▽

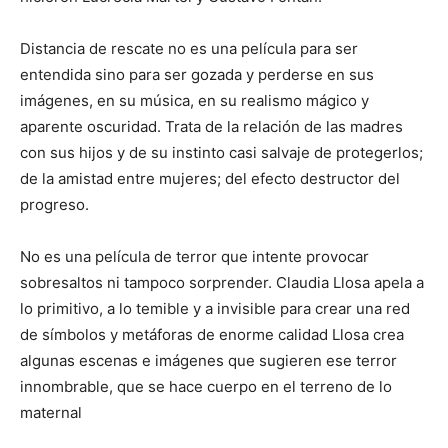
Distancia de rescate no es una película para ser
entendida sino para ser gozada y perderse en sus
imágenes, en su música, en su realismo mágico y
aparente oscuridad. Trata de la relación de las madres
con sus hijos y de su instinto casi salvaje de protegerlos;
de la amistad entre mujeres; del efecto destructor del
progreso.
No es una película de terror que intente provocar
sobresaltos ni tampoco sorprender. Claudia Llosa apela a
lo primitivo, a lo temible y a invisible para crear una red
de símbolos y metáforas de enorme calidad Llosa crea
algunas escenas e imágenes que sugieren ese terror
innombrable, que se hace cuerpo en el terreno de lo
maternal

△
▽

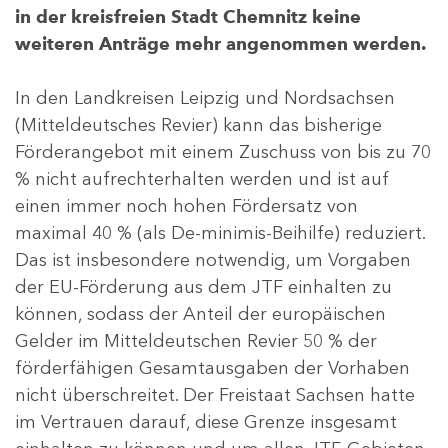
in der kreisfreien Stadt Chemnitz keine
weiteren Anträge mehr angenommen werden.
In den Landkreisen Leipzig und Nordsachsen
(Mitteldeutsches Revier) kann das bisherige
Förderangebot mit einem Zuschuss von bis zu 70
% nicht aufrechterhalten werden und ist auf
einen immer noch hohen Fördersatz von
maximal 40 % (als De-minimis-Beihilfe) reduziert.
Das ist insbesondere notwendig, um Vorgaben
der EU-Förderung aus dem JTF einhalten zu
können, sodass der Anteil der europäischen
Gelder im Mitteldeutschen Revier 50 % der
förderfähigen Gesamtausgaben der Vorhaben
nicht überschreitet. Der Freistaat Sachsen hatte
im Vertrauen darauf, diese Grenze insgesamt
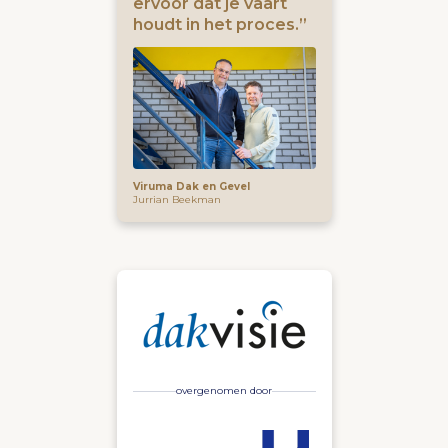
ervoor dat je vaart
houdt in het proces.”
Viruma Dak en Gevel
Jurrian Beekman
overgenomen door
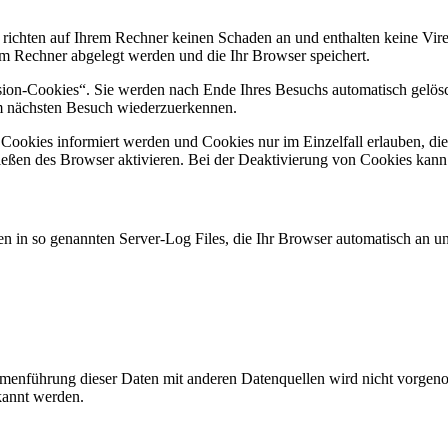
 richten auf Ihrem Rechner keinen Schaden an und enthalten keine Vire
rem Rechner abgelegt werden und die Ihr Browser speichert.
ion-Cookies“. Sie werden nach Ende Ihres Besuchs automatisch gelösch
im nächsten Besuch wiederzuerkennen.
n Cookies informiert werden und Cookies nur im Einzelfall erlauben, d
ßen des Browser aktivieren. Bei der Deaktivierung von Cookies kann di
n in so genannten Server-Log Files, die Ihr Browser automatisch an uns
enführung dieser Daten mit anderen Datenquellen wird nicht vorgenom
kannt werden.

△
▽

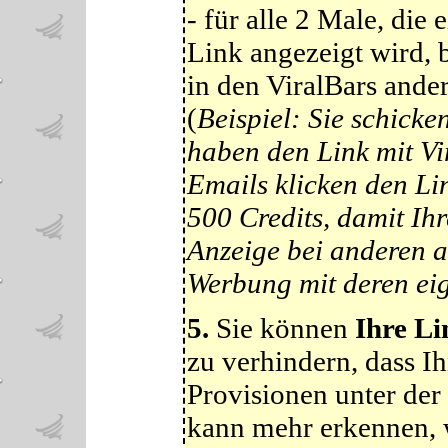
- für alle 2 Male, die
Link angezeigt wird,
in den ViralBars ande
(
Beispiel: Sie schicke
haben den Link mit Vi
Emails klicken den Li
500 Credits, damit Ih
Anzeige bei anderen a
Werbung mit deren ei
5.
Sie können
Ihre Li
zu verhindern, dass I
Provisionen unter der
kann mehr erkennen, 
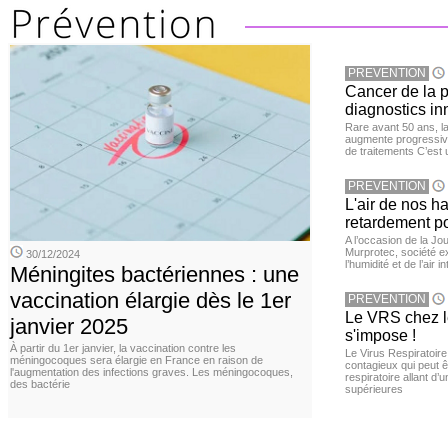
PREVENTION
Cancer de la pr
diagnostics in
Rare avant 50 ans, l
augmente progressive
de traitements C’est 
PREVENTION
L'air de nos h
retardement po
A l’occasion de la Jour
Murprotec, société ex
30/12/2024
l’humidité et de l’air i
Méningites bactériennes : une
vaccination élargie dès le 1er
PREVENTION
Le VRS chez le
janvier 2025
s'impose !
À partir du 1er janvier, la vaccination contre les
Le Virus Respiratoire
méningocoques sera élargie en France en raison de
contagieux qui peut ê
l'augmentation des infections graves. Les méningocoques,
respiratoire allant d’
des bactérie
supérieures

△

Pull every line containing the word "werden" out of the material.

▶ **THE COMPLETED TASK**
weiteren Anträge mehr angenommen werden.
% nicht aufrechterhalten werden und ist auf
rem Rechner abgelegt werden und die Ihr Browser speichert.
ion-Cookies“. Sie werden nach Ende Ihres Besuchs automatisch gelösch
n Cookies informiert werden und Cookies nur im Einzelfall erlauben, d
kannt werden.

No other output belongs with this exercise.